Your task: Reproduce the listing from the line with "STAY IN TOUCH" up to and including the line with "FREE For Android or Apple", swapping "special offers" for "exclusive deals" and changing nothing else. Leave the pictures out.

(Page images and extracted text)
Start of Block

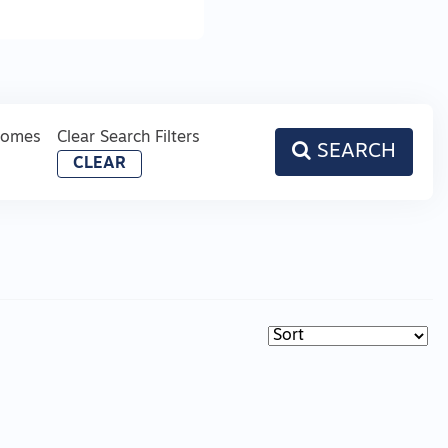
Homes
Clear Search Filters
SEARCH
CLEAR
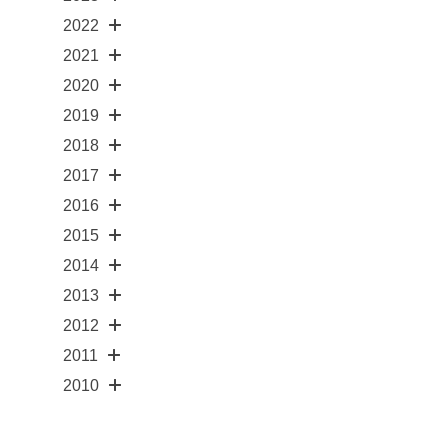
2022
2021
2020
2019
2018
2017
2016
2015
2014
2013
2012
2011
2010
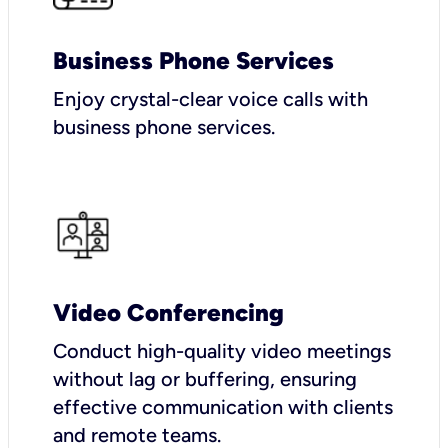
Business Phone Services
Enjoy crystal-clear voice calls with
business phone services.
Video Conferencing
Conduct high-quality video meetings
without lag or buffering, ensuring
effective communication with clients
and remote teams.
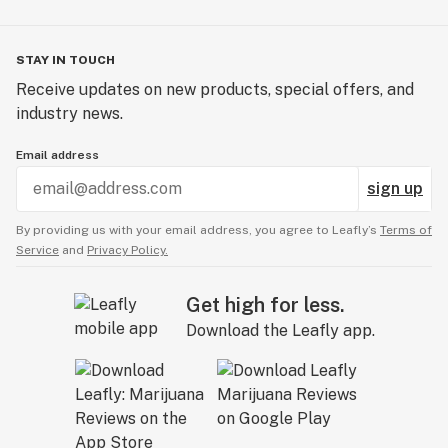
STAY IN TOUCH
Receive updates on new products, special offers, and
industry news.
Email address
sign up
By providing us with your email address, you agree to Leafly’s
Terms of
Service
and
Privacy Policy.
Get high for less.
Download the Leafly app.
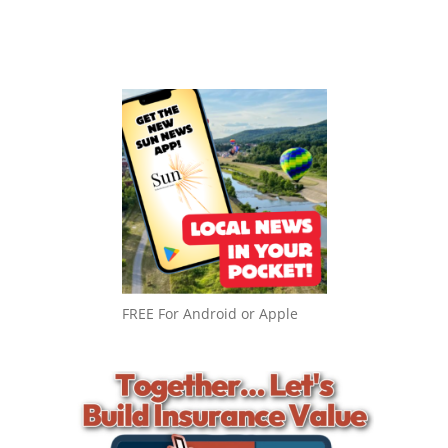
FREE For Android or Apple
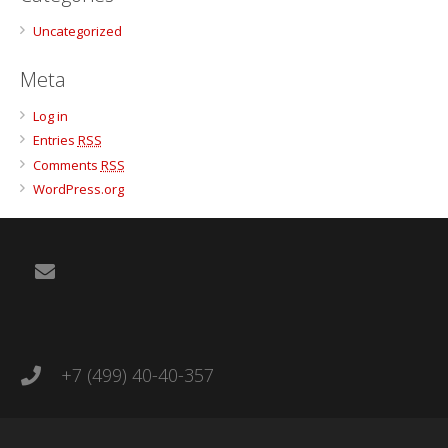
Uncategorized
Meta
Log in
Entries
RSS
Comments
RSS
WordPress.org
+7 (499) 40-40-357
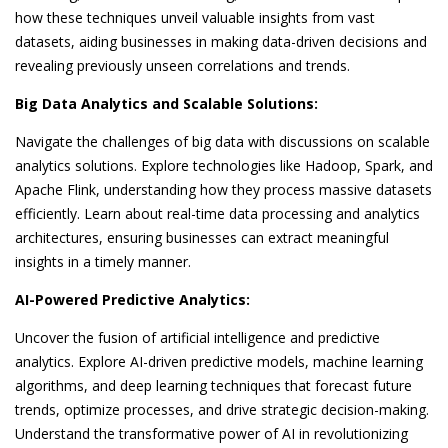
how these techniques unveil valuable insights from vast
datasets, aiding businesses in making data-driven decisions and
revealing previously unseen correlations and trends.
Big Data Analytics and Scalable Solutions:
Navigate the challenges of big data with discussions on scalable
analytics solutions. Explore technologies like Hadoop, Spark, and
Apache Flink, understanding how they process massive datasets
efficiently. Learn about real-time data processing and analytics
architectures, ensuring businesses can extract meaningful
insights in a timely manner.
AI-Powered Predictive Analytics:
Uncover the fusion of artificial intelligence and predictive
analytics. Explore AI-driven predictive models, machine learning
algorithms, and deep learning techniques that forecast future
trends, optimize processes, and drive strategic decision-making.
Understand the transformative power of AI in revolutionizing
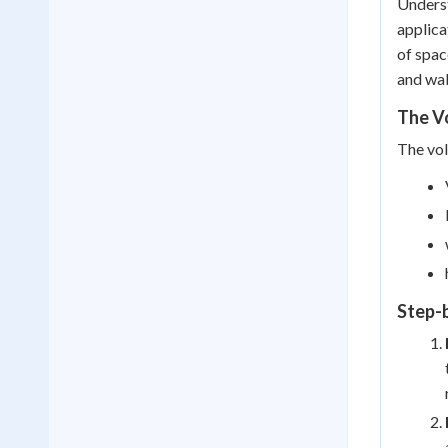
Underst
applica
of spac
and wal
The Vo
The vol
Step-b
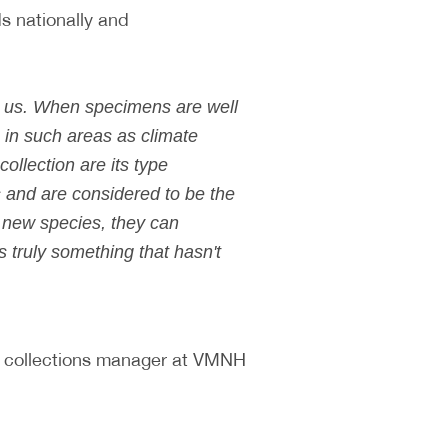
s nationally and
nd us. When specimens are well
 in such areas as climate
ollection are its type
 and are considered to be the
e new species, they can
s truly something that hasn't
, collections manager at VMNH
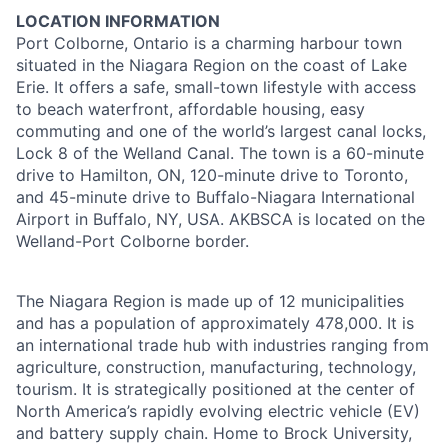
LOCATION INFORMATION
Port Colborne, Ontario is a charming harbour town
situated in the Niagara Region on the coast of Lake
Erie. It offers a safe, small-town lifestyle with access
to beach waterfront, affordable housing, easy
commuting and one of the world’s largest canal locks,
Lock 8 of the Welland Canal. The town is a 60-minute
drive to Hamilton, ON, 120-minute drive to Toronto,
and 45-minute drive to Buffalo-Niagara International
Airport in Buffalo, NY, USA. AKBSCA is located on the
Welland-Port Colborne border.
The Niagara Region is made up of 12 municipalities
and has a population of approximately 478,000. It is
an international trade hub with industries ranging from
agriculture, construction, manufacturing, technology,
tourism. It is strategically positioned at the center of
North America’s rapidly evolving electric vehicle (EV)
and battery supply chain. Home to Brock University,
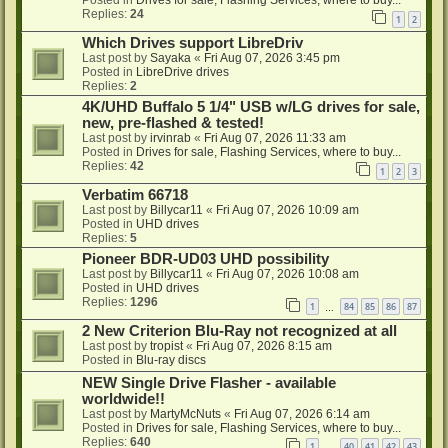
Posted in
Drives for sale, Flashing Services, where to buy...
Replies:
24
1
2
Which Drives support LibreDriv
Last post by
Sayaka
«
Fri Aug 07, 2026 3:45 pm
Posted in
LibreDrive drives
Replies:
2
4K/UHD Buffalo 5 1/4" USB w/LG drives for sale,
new, pre-flashed & tested!
Last post by
irvinrab
«
Fri Aug 07, 2026 11:33 am
Posted in
Drives for sale, Flashing Services, where to buy...
Replies:
42
1
2
3
Verbatim 66718
Last post by
Billycar11
«
Fri Aug 07, 2026 10:09 am
Posted in
UHD drives
Replies:
5
Pioneer BDR-UD03 UHD possibility
Last post by
Billycar11
«
Fri Aug 07, 2026 10:08 am
Posted in
UHD drives
Replies:
1296
1
84
85
86
87
…
2 New Criterion Blu-Ray not recognized at all
Last post by
tropist
«
Fri Aug 07, 2026 8:15 am
Posted in
Blu-ray discs
NEW Single Drive Flasher - available
worldwide!!
Last post by
MartyMcNuts
«
Fri Aug 07, 2026 6:14 am
Posted in
Drives for sale, Flashing Services, where to buy...
Replies:
640
1
40
41
42
43
…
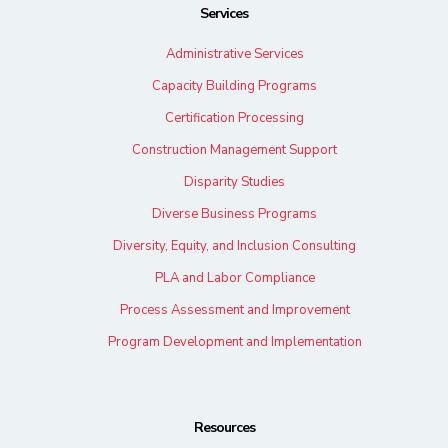
Services
Administrative Services
Capacity Building Programs
Certification Processing
Construction Management Support
Disparity Studies
Diverse Business Programs
Diversity, Equity, and Inclusion Consulting
PLA and Labor Compliance
Process Assessment and Improvement
Program Development and Implementation
Resources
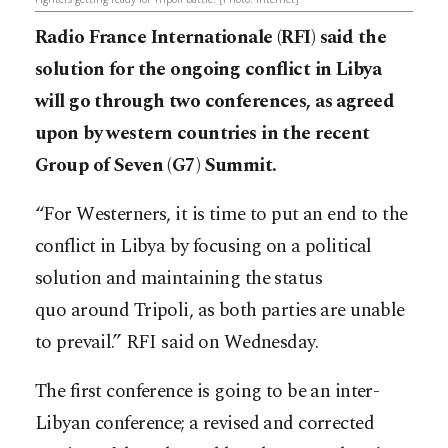
Radio France Internationale (RFI) said the
solution for the ongoing conflict in Libya
will go through two conferences, as agreed
upon by western countries in the recent
Group of Seven (G7) Summit.
“For Westerners, it is time to put an end to the
conflict in Libya by focusing on a political
solution and maintaining the status
quo around Tripoli, as both parties are unable
to prevail.” RFI said on Wednesday.
The first conference is going to be an inter-
Libyan conference; a revised and corrected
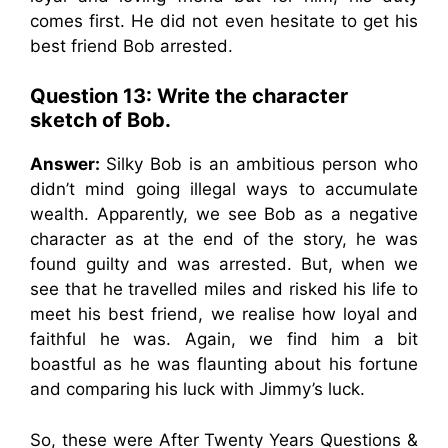
comes first. He did not even hesitate to get his
best friend Bob arrested.
Question 13: Write the character
sketch of Bob.
Answer:
Silky Bob is an ambitious person who
didn’t mind going illegal ways to accumulate
wealth. Apparently, we see Bob as a negative
character as at the end of the story, he was
found guilty and was arrested. But, when we
see that he travelled miles and risked his life to
meet his best friend, we realise how loyal and
faithful he was. Again, we find him a bit
boastful as he was flaunting about his fortune
and comparing his luck with Jimmy’s luck.
So, these were After Twenty Years Questions &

End of Block

Finished exercise:
STAY IN TOUCH
Receive updates on new products, exclusive deals, and
industry news.
Email address
sign up
By providing us with your email address, you agree to Leafly’s
Terms of
Service
and
Privacy Policy.
Get high for less.
Download the Leafly app.
FREE For Android or Apple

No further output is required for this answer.